**Exercise directions:**
Of the entries below, return only those lines from the line with "さげに見える。が、実際に行ってみるとかなり酷" to the line with "じが甲府あたりまで続き、やっとあった街は大月より", exactly, both included.

**Stored records:**
· · · ·
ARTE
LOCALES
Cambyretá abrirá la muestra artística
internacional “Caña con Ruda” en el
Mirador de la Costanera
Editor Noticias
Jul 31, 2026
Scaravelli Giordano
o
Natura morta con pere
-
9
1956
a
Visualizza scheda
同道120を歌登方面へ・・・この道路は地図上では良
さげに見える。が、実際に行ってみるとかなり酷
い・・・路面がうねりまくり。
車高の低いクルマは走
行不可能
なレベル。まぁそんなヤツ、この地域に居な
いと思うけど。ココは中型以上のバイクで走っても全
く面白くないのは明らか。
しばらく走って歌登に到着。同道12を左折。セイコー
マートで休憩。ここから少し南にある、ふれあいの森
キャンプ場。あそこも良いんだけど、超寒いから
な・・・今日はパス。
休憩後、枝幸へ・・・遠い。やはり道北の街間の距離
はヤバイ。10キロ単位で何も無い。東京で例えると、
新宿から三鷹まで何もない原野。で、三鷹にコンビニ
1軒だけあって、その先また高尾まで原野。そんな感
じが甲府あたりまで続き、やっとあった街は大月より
· · · ·
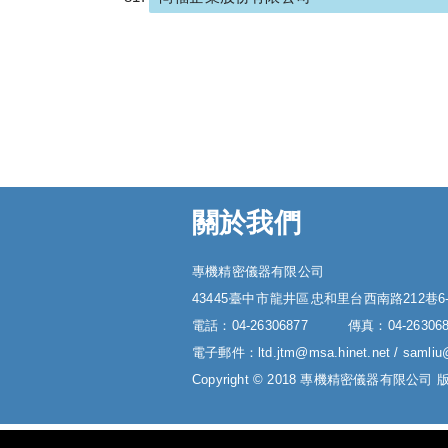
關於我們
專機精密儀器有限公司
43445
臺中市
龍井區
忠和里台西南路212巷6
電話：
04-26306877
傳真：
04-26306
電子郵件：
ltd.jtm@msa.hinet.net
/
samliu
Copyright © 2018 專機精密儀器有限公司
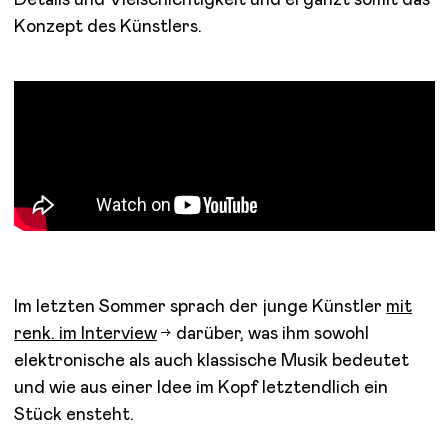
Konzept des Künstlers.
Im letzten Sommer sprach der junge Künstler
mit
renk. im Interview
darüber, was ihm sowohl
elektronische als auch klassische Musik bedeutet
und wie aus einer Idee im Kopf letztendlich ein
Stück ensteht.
· · · ·
**Task output:**
さげに見える。が、実際に行ってみるとかなり酷
い・・・路面がうねりまくり。
車高の低いクルマは走
行不可能
なレベル。まぁそんなヤツ、この地域に居な
いと思うけど。ココは中型以上のバイクで走っても全
く面白くないのは明らか。
しばらく走って歌登に到着。同道12を左折。セイコー
マートで休憩。ここから少し南にある、ふれあいの森
キャンプ場。あそこも良いんだけど、超寒いから
な・・・今日はパス。
休憩後、枝幸へ・・・遠い。やはり道北の街間の距離
はヤバイ。10キロ単位で何も無い。東京で例えると、
新宿から三鷹まで何もない原野。で、三鷹にコンビニ
1軒だけあって、その先また高尾まで原野。そんな感
じが甲府あたりまで続き、やっとあった街は大月より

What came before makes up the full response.